Viktor Cessan’s essay The Economics of Software Teams reopened a question many engineering organizations prefer to leave vague: software teams are expensive, but the value they create is often described in language that finance, product and leadership teams cannot use for decisions. The essay gained attention on Hacker News because it made that tension concrete. It did not pretend that every line of code can be priced neatly, but it asked a fair question: when a team costs a meaningful amount every month, what business outcome is that cost supposed to protect or create?

The point is uncomfortable because most teams are better at measuring activity than value. Tickets closed, story points, sprint velocity, pull requests and release counts can describe motion. They do not show whether customers adopted the feature, whether sales cycles became shorter, whether support costs fell, whether risk decreased or whether the company gained a defensible advantage. A team can look busy and still be working on the wrong economic problem.

Cost is visible; value is harder to prove

Cessan uses a Western European example in which a team of eight engineers can cost about €1 million per year once salary, benefits, equipment, management overhead and office costs are included. The exact number will vary by country, seniority, remote setup and company structure. The useful part is the habit of making the cost visible before a roadmap discussion begins.

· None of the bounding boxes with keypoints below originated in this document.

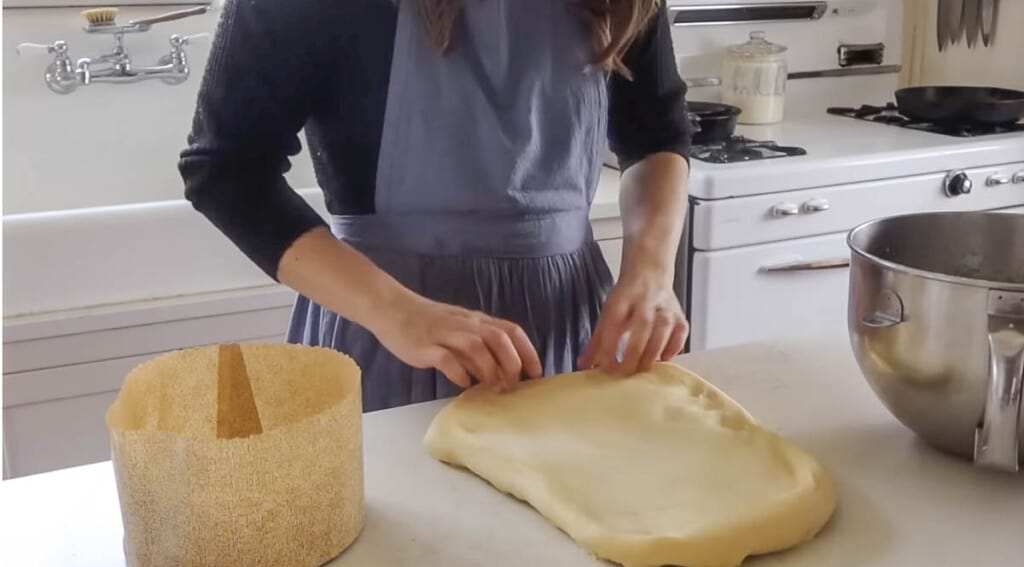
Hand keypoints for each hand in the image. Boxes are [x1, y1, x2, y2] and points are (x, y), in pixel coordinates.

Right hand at [371, 293, 543, 390]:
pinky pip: (447, 359)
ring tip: (491, 387)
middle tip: (512, 385)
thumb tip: (498, 374)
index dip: (527, 352)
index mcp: (476, 320)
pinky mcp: (426, 346)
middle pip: (498, 339)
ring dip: (489, 369)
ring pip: (476, 347)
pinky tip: (463, 384)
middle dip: (511, 363)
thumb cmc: (429, 323)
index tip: (536, 374)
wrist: (392, 309)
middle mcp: (465, 325)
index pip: (511, 331)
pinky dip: (459, 373)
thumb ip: (477, 348)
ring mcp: (445, 334)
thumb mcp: (459, 330)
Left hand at [579, 271, 688, 374]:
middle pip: (642, 324)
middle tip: (625, 372)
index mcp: (622, 299)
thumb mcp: (607, 314)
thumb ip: (597, 341)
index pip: (614, 321)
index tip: (605, 366)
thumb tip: (584, 365)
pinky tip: (663, 359)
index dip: (610, 345)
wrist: (649, 274)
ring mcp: (665, 307)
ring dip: (653, 351)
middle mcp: (645, 300)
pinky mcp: (680, 315)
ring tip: (643, 369)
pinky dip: (673, 347)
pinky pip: (680, 332)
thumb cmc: (626, 300)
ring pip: (663, 328)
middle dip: (634, 351)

Once that cost is visible, familiar decisions look different. Three weeks spent on a low-impact feature are no longer “just engineering time.” They are a capital allocation choice. A platform rewrite started mainly because the current system feels embarrassing is not automatically strategic. A reporting dashboard requested by one internal stakeholder may be useful, but it still has to compete with other work that could reduce churn, unblock sales, improve reliability or lower operating risk.

This does not mean every task needs a fake euro value attached to it. It means teams should be honest about the type of value they are pursuing. Some work creates revenue. Some protects revenue. Some reduces future cost. Some reduces risk. Some buys speed for other teams. The problem starts when all of these are described with the same vague phrase: “important engineering work.”

Break-even is too low a target

One of the stronger parts of the essay is the argument that break-even is not enough. Cessan draws on Leah Tharin’s work on product and growth team economics: the successful bets must pay for the failed ones as well. If a team launches five initiatives and two of them work, those two wins need to cover more than their own delivery cost. They also need to absorb the cost of the experiments that did not land.

That is a hard message for software teams, but it reflects how portfolio decisions work. A team that generates value equal to its direct cost may still be a weak investment if the organization carries failed projects, coordination overhead and opportunity cost around it. The lesson is not that teams should chase vanity ROI numbers. It is that teams need a clearer threshold for why a bet deserves attention now.

The Hacker News pushback matters

The Hacker News debate also exposed a real weakness in simplistic economics. Product value is rarely created by one team alone. A contract may close because of engineering, sales, support, pricing, timing and brand trust. A reliability project may avoid a future outage that never becomes visible. A security improvement may matter most on the day it prevents a breach. Trying to assign precise value to a single squad can become artificial very quickly.

That criticism is valid, but it should not become an excuse for avoiding measurement altogether. There is a middle ground between spreadsheet theatre and complete blindness. Teams can work with ranges, scenarios and explicit assumptions. They can ask which customer segment benefits, which metric should move, what risk is being reduced and what evidence would show that the work failed. Approximate thinking is much better than pretending value is unknowable.

LLMs make the question more urgent

Cessan’s essay also touches a newer pressure: large language models are changing the cost of prototyping and some forms of software production. If an internal tool, integration or first version can be built faster than before, companies will ask harder questions about why a large team, a large codebase or a long delivery cycle is necessary.

That pressure should not be overstated. An LLM-assisted prototype is not the same as a secure, compliant, maintainable enterprise product. Real software still needs architecture, observability, testing, incident response, data governance, accessibility, security review and long-term ownership. But the comparison is changing. When the cost of a rough version falls, the expensive part of software work must justify itself through reliability, domain knowledge, trust, scale and judgment rather than through code volume alone.

What a better operating model looks like

The answer is not to judge every engineering team by a single ROI formula. That would punish important work such as infrastructure, reliability, privacy, security and developer tooling. The better answer is shared language. Engineering, product and finance need to agree on the type of value a team is expected to create before the roadmap is full.

A platform team can justify itself through hours saved across other engineers, reduced build failures or faster onboarding. A reliability team can point to fewer incidents, shorter recovery times and lower customer risk. A product team can connect work to activation, retention, expansion or support volume. A security team can describe expected loss reduction and compliance exposure. None of those measures is perfect. All of them are better than counting output and hoping value appears later.

The economics problem inside software teams remains unsolved because software value is messy. It is shared, delayed and often indirect. But that is precisely why the conversation matters. Teams that can explain their economics without flattening their work will be easier to fund, easier to protect and harder to confuse with mere headcount. In 2026, when AI tools are making some kinds of production cheaper, that clarity is no longer optional.